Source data
• • • • • • •
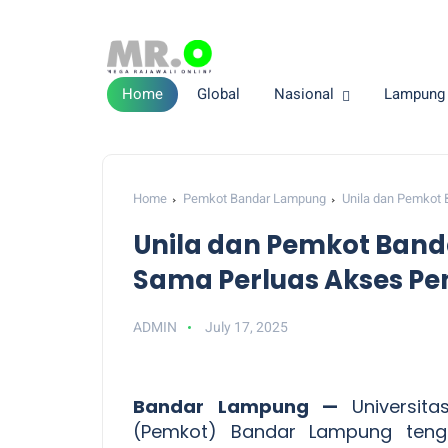
Home
Global
Nasional
Lampung
Home
Pemkot Bandar Lampung
Unila dan Pemkot 
Unila dan Pemkot Band
Sama Perluas Akses Pe
ADMIN
July 17, 2025
Bandar Lampung —
Universit
(Pemkot) Bandar Lampung tenga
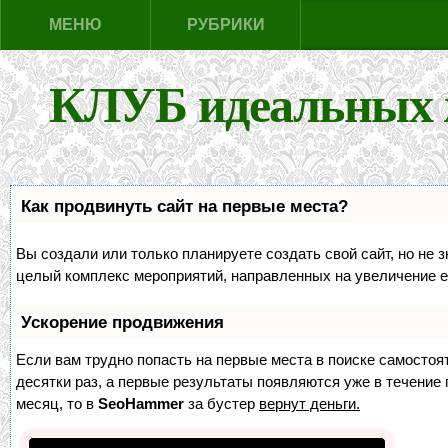
МЕНЮ
РУБРИКИ
КЛУБ идеальных 
Как продвинуть сайт на первые места?
Вы создали или только планируете создать свой сайт, но не з
целый комплекс мероприятий, направленных на увеличение е
Ускорение продвижения
Если вам трудно попасть на первые места в поиске самосто
десятки раз, а первые результаты появляются уже в течение п
месяц, то в
SeoHammer
за бустер
вернут деньги.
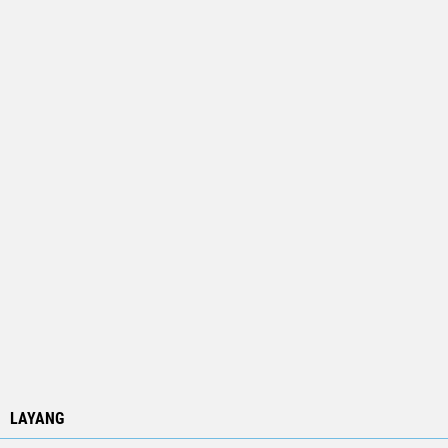
LAYANG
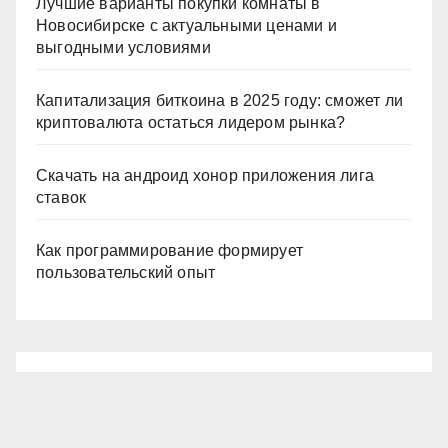
Лучшие варианты покупки комнаты в
Новосибирске с актуальными ценами и
выгодными условиями
Капитализация биткоина в 2025 году: сможет ли
криптовалюта остаться лидером рынка?
Скачать на андроид хонор приложения лига
ставок
Как программирование формирует
пользовательский опыт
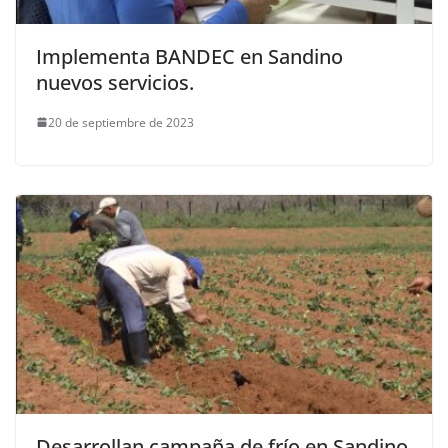
Implementa BANDEC en Sandino
nuevos servicios.
20 de septiembre de 2023
Desarrollan campaña de frío en Sandino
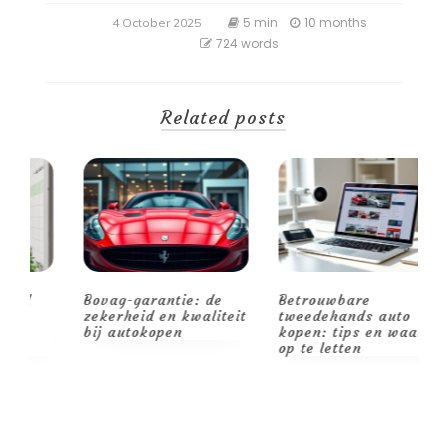
5 min
10 months
4 October 2025
724 words
Related posts
Bovag-garantie: de
Betrouwbare
V
zekerheid en kwaliteit
tweedehands auto
o
bij autokopen
kopen: tips en waar
v
op te letten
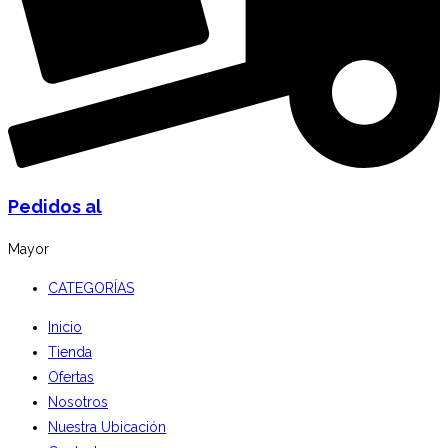
Pedidos al
Mayor
CATEGORÍAS
Inicio
Tienda
Ofertas
Nosotros
Nuestra Ubicación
• • • • • • •
:: Task requirements ::
Work out how many lines contain the word "первые" in the records, and answer with the number only.

:: Output for this task ::
3